# Exercise
In this exercise, reproduce all the entries that follow exactly.

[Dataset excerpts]
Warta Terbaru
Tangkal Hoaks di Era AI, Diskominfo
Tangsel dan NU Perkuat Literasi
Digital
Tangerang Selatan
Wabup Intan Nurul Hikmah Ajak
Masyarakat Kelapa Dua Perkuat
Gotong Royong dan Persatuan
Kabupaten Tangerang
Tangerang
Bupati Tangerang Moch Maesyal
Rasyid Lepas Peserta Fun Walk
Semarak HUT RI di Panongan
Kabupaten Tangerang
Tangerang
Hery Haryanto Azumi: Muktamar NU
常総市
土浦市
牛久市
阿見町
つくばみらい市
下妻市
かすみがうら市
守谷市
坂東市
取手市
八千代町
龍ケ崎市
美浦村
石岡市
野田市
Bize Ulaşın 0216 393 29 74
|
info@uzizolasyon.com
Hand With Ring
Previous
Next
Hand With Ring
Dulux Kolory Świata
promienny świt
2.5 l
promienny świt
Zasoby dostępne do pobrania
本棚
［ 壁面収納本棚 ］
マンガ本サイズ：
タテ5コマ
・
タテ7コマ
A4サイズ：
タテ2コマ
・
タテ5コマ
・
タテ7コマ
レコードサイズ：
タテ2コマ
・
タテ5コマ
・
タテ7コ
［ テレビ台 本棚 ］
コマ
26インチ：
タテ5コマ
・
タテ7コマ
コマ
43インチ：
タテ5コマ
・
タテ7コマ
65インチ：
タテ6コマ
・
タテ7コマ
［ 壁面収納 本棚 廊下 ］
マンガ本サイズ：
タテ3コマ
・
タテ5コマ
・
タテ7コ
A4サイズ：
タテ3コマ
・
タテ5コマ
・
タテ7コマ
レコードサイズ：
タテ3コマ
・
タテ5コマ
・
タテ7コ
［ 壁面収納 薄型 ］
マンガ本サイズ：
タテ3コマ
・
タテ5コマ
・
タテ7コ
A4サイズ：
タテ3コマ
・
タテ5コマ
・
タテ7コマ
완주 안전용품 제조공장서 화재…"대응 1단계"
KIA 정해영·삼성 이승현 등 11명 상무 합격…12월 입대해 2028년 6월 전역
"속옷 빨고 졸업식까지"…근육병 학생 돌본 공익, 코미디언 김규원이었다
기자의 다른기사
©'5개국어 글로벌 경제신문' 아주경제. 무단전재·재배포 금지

# Solution for this problem
Warta Terbaru
Tangkal Hoaks di Era AI, Diskominfo
Tangsel dan NU Perkuat Literasi
Digital
Tangerang Selatan
Wabup Intan Nurul Hikmah Ajak
Masyarakat Kelapa Dua Perkuat
Gotong Royong dan Persatuan
Kabupaten Tangerang
Tangerang
Bupati Tangerang Moch Maesyal
Rasyid Lepas Peserta Fun Walk
Semarak HUT RI di Panongan
Kabupaten Tangerang
Tangerang
Hery Haryanto Azumi: Muktamar NU
常総市
土浦市
牛久市
阿見町
つくばみらい市
下妻市
かすみがうら市
守谷市
坂東市
取手市
八千代町
龍ケ崎市
美浦村
石岡市
野田市
Bize Ulaşın 0216 393 29 74
|
info@uzizolasyon.com
Hand With Ring
Previous
Next
Hand With Ring
Dulux Kolory Świata
promienny świt
2.5 l
promienny świt
Zasoby dostępne do pobrania
本棚
［ 壁面収納本棚 ］
マンガ本サイズ：
タテ5コマ
・
タテ7コマ
A4サイズ：
タテ2コマ
・
タテ5コマ
・
タテ7コマ
レコードサイズ：
タテ2コマ
・
タテ5コマ
・
タテ7コ
［ テレビ台 本棚 ］
コマ
26インチ：
タテ5コマ
・
タテ7コマ
コマ
43インチ：
タテ5コマ
・
タテ7コマ
65インチ：
タテ6コマ
・
タテ7コマ
［ 壁面収納 本棚 廊下 ］
マンガ本サイズ：
タテ3コマ
・
タテ5コマ
・
タテ7コ
A4サイズ：
タテ3コマ
・
タテ5コマ
・
タテ7コマ
レコードサイズ：
タテ3コマ
・
タテ5コマ
・
タテ7コ
［ 壁面収納 薄型 ］
マンガ本サイズ：
タテ3コマ
・
タテ5コマ
・
タテ7コ
A4サイズ：
タテ3コマ
・
タテ5コマ
・
タテ7コマ
완주 안전용품 제조공장서 화재…"대응 1단계"
KIA 정해영·삼성 이승현 등 11명 상무 합격…12월 입대해 2028년 6월 전역
"속옷 빨고 졸업식까지"…근육병 학생 돌본 공익, 코미디언 김규원이었다
기자의 다른기사
©'5개국어 글로벌 경제신문' 아주경제. 무단전재·재배포 금지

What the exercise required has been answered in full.